Sunday, January 20, 2008

Lovecraft's Call of Cthulhu & Real Arctic Exploration


We start with this well known passage: This person was the late William Channing Webb, Professor of Anthropology in Princeton University, and an explorer of no slight note. Professor Webb had been engaged, forty-eight years before, in a tour of Greenland and Iceland in search of some Runic inscriptions which he failed to unearth; and whilst high up on the West Greenland coast had encountered a singular tribe or cult of degenerate Esquimaux whose religion, a curious form of devil-worship, chilled him with its deliberate bloodthirstiness and repulsiveness. It was a faith of which other Esquimaux knew little, and which they mentioned only with shudders, saying that it had come down from horribly ancient aeons before ever the world was made. Besides nameless rites and human sacrifices there were certain queer hereditary rituals addressed to a supreme elder devil or tornasuk; and of this Professor Webb had taken a careful phonetic copy from an aged angekok or wizard-priest, expressing the sounds in Roman letters as best he knew how. But just now of prime significance was the fetish which this cult had cherished, and around which they danced when the aurora leaped high over the ice cliffs. It was, the professor stated, a very crude bas-relief of stone, comprising a hideous picture and some cryptic writing. And so far as he could tell, it was a rough parallel in all essential features of the bestial thing now lying before the meeting.

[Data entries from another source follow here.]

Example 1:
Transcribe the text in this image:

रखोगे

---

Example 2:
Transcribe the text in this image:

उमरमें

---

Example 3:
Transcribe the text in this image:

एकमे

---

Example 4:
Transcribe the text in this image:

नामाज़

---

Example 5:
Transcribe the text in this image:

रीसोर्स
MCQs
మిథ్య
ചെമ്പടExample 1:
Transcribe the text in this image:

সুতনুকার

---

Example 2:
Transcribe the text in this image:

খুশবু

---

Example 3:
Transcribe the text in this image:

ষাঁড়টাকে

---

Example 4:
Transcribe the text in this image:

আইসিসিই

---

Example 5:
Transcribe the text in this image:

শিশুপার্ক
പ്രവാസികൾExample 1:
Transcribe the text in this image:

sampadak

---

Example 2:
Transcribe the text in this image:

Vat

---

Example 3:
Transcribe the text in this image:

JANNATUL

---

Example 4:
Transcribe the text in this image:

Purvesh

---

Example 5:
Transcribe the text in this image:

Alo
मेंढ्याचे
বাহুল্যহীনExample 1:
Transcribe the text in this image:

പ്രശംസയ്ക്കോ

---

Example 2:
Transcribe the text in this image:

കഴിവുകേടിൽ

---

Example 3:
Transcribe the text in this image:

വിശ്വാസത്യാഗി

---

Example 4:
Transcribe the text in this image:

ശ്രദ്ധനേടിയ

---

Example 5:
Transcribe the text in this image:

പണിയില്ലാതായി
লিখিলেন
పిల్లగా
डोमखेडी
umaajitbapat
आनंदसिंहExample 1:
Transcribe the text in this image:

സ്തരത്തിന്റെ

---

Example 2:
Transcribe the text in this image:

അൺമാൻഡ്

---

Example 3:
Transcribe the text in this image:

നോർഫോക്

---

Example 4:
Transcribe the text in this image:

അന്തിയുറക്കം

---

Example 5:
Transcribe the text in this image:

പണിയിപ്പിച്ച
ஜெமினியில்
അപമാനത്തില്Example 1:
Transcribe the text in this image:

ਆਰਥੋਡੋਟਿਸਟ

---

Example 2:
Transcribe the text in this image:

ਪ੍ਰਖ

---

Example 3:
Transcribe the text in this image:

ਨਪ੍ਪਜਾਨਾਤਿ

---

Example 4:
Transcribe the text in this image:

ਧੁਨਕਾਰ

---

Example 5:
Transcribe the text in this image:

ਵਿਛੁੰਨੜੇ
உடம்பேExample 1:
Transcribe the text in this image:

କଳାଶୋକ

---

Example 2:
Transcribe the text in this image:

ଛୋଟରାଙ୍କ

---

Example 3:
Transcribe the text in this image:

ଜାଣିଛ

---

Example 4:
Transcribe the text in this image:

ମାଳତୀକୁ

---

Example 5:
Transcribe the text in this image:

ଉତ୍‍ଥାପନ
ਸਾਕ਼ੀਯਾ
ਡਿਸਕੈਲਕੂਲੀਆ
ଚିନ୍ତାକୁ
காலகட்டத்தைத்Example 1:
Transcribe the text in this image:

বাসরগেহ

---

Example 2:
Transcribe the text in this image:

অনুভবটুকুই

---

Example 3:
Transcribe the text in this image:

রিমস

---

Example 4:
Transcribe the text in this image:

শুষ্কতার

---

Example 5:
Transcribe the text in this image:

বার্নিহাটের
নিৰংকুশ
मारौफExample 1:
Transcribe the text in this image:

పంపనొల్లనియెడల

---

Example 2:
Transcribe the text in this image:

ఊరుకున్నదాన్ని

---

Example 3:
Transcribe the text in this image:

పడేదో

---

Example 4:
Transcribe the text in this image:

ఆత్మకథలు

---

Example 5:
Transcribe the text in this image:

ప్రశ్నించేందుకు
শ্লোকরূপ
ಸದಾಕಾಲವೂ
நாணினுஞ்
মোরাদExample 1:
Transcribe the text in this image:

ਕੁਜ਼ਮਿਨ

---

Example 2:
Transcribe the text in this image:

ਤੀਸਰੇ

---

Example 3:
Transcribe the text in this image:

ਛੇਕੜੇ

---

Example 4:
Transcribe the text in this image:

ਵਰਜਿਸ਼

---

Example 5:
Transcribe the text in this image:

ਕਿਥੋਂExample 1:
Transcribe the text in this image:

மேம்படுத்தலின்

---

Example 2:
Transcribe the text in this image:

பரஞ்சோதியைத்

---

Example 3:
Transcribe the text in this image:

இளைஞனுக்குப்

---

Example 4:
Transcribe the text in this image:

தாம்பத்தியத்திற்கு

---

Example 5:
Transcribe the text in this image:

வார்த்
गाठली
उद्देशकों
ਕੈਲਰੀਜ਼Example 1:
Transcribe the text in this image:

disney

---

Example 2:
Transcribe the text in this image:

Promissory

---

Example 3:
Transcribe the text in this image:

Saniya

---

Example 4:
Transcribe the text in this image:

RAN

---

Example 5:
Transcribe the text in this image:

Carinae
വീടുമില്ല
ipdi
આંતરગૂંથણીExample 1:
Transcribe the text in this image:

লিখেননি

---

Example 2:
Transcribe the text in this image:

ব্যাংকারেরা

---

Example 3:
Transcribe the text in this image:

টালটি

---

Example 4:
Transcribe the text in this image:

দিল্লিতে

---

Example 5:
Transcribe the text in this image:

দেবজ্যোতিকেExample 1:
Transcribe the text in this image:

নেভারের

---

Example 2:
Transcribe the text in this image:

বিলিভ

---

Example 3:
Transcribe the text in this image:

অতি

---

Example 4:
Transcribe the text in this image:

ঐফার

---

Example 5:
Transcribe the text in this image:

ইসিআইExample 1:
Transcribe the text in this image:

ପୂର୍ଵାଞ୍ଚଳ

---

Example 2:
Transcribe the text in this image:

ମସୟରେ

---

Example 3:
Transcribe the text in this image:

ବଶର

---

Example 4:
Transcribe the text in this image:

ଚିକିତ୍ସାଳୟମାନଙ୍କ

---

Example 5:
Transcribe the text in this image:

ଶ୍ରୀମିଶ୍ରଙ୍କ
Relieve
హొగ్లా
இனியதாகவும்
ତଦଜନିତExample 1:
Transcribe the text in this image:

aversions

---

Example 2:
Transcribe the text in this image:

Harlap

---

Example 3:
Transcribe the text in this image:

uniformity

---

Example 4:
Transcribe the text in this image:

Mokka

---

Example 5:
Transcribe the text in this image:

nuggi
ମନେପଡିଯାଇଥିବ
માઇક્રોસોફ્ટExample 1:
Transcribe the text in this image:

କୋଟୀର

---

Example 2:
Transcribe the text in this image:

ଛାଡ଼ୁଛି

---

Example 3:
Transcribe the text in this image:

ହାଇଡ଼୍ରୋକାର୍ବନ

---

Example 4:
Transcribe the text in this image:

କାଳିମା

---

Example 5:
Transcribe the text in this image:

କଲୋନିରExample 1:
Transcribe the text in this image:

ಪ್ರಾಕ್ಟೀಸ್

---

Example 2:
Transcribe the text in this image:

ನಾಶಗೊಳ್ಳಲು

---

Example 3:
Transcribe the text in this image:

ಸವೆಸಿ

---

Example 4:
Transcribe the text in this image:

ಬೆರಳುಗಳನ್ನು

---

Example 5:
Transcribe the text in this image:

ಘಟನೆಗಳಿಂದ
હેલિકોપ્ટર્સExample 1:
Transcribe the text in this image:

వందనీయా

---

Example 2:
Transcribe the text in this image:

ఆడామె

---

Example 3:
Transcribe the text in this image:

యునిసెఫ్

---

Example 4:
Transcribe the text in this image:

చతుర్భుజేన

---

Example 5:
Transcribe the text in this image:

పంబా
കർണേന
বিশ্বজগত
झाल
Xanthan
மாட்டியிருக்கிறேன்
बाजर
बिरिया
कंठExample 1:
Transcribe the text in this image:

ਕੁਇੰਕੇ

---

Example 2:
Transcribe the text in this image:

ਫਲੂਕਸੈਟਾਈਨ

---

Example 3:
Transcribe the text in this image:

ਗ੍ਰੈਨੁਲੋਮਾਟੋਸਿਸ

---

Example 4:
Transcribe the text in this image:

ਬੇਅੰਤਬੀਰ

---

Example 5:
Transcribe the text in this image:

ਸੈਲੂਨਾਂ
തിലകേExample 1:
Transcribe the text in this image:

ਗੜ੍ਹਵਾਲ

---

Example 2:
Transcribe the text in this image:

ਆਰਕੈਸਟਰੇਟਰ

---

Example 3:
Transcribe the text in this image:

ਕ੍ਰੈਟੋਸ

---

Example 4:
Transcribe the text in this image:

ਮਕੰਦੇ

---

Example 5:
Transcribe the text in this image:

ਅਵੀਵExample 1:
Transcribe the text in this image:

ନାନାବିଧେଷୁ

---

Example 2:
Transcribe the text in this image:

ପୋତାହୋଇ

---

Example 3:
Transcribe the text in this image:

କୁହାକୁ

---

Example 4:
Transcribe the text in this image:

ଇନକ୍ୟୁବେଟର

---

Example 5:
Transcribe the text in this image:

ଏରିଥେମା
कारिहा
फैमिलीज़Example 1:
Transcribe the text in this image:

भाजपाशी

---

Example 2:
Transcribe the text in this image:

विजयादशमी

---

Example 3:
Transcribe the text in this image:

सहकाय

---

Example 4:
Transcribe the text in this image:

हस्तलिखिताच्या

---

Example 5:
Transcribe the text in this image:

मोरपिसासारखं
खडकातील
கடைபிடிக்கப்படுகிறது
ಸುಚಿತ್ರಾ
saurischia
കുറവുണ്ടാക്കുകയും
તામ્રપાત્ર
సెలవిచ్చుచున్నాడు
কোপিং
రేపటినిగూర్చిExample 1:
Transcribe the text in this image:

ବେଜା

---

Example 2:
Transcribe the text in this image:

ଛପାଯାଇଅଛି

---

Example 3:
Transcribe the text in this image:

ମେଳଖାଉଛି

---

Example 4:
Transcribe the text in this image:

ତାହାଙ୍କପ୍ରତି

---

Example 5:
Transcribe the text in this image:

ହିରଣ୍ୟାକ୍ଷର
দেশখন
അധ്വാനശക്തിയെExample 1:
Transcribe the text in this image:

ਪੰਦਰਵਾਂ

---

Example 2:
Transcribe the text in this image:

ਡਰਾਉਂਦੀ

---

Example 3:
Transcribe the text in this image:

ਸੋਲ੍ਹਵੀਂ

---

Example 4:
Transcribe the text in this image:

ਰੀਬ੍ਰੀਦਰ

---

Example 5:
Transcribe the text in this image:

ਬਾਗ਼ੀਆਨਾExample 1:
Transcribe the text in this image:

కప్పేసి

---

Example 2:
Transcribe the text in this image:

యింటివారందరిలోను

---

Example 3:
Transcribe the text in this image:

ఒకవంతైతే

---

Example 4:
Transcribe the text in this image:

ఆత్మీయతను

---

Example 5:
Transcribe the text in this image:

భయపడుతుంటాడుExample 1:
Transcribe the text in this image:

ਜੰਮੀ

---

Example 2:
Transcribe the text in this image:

Lovecraft, without a doubt, was a fastidious reader of arctoc and antarctic exploration all his life, from a child up. He would clearly have known of Knud Johan Victor Rasmussen (1879-1933) the Danish arctic explorer and ethnologist. Born in Greenland of Eskimo ancestry on his mother's side, he began (1902) 30 years of exploration and of study of the Eskimo.

I came across a summary of sorts of Rasmussen's discoveries and reports in an Ivan Sanderson book I found at a used book store from circa 1967. [Things, Ivan T. Sanderson, Pyramid # T-1692 (75 cents), 3rd printing.

Until 1902 an extremely primitive tribe of Thule people lived on Southampton Island and some of their customs were those of the Tooniuk. [The Thule along with groups named the Dorset Islanders and the Sarquaq, constitute known previous inhabitants of the Canadian Islands and the far north.] (p.97) These Toojuk are said by the Esquimos to have been of giant size and to have had some ... disgusting habits ... they preferred rotten meat ... thier females tucked meat under their cloyhing to promote decomposition by their body warmth. their young men were sewn up in fresh seal skins containing worm/maggots which by sucking their blood, reduced their weight and so made them fleet, light weight hunters. These maggots are believed by the Eskimos to have been fostered in the rotting carcasses of birds and one such - an auk - was said by Rasmussen to have been discovered in Greenland in his time and to have been left there by a party of Toonijuk who. they said, had only just fled bck into inaccessible valleys of the interior. ... the Eskimos say that they wet naked but that their bodies were covered with feather-like fur. (pp.96-97). Sanderson quotes Knud V J Rasmussen, Reports of the Fifth Thule Expedition, 1921-1925, the Danish Expedition to Arctic, North America, published in Copenhagen.

It seems that Lovecraft incorporated a portion of SOME arctic exploration elements into The Call of Cthulhu, and perhaps some of it may be attributed to Rasmussen.